Order, Supreme Court, Bronx County (John A. Barone, J.), entered June 23, 2008, insofar as it denied defendant Rachel Bridge Corp.'s cross motion for summary judgment dismissing the complaint and cross claims against it, unanimously reversed, on the law, without costs, and the cross motion granted to the extent of dismissing the complaint and cross claims as against Rachel Bridge. The Clerk is directed to enter judgment accordingly.
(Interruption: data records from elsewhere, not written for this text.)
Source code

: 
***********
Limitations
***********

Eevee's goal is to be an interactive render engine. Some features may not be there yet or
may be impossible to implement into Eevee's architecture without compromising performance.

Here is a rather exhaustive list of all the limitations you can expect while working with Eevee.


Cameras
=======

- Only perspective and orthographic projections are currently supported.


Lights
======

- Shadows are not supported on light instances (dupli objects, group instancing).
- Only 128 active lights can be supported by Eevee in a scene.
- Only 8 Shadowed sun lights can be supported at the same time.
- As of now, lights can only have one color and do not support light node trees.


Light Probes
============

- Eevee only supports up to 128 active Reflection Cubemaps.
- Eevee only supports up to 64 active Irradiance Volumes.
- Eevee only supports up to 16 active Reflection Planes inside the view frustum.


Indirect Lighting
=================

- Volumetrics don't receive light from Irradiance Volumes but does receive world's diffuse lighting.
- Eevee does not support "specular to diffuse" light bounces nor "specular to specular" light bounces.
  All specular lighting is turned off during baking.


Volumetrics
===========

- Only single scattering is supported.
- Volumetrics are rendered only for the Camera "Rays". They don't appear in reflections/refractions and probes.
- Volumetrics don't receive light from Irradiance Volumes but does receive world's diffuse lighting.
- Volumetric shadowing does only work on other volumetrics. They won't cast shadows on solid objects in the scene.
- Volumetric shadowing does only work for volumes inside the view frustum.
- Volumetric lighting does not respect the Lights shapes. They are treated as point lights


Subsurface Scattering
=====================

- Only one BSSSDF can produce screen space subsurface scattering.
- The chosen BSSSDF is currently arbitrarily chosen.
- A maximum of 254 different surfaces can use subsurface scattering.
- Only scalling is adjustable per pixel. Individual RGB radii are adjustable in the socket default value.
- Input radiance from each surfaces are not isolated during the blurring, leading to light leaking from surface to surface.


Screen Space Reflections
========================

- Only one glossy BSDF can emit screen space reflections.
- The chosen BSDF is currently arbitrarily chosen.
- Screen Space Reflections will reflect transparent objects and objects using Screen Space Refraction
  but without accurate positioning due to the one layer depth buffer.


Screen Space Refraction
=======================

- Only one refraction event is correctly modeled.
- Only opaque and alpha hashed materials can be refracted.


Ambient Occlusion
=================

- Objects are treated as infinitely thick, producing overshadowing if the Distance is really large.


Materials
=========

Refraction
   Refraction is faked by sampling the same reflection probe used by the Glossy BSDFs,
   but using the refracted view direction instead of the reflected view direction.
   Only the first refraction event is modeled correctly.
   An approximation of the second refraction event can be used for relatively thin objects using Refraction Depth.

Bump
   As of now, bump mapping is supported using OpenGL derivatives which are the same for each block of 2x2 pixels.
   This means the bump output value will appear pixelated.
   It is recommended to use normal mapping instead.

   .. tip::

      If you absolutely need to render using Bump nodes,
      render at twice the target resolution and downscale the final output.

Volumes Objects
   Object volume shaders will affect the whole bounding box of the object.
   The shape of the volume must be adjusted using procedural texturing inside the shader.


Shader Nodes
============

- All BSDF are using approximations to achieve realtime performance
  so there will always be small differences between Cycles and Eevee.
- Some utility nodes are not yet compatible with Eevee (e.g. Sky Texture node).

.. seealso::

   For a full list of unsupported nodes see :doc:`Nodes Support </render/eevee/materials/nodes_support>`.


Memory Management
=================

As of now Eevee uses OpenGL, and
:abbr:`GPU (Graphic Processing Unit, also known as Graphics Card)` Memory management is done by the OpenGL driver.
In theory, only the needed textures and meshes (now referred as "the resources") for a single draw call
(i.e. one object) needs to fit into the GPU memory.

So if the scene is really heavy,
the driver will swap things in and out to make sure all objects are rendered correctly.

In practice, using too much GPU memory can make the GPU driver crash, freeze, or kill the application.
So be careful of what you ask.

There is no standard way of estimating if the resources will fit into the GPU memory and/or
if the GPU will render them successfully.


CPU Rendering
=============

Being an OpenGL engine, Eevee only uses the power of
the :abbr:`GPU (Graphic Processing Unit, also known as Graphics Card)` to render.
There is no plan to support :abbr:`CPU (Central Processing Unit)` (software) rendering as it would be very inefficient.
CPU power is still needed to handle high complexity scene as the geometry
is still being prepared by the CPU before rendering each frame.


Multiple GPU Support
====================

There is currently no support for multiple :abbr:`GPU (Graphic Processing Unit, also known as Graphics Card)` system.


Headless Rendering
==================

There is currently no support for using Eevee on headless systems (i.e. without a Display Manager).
In this personal injury action, Rachel Bridge, the owner of the premises it leased to defendant Bridge Food Center, established its entitlement to judgment as a matter of law where plaintiffs failed to raise a triable issue of fact as to where the accident occurred or which party was responsible for correcting the alleged defect. The record demonstrates (and plaintiffs do not dispute) that the injured party fell at the door saddle to the premises. Pursuant to defendants' lease, tenant Bridge Food Center was responsible for maintaining nonstructural defects and the sidewalk adjacent to the premises.
As an out-of-possession landlord, Rachel Bridge was not responsible for the maintenance of the door saddle, which was not structural in nature, and [*2]plaintiffs failed to cite any specific statutory violation (see Belotserkovskaya v CafÉ "Natalie", 300 AD2d 521 [2002]). Concur—Saxe, J.P., Catterson, McGuire, Moskowitz and Acosta, JJ.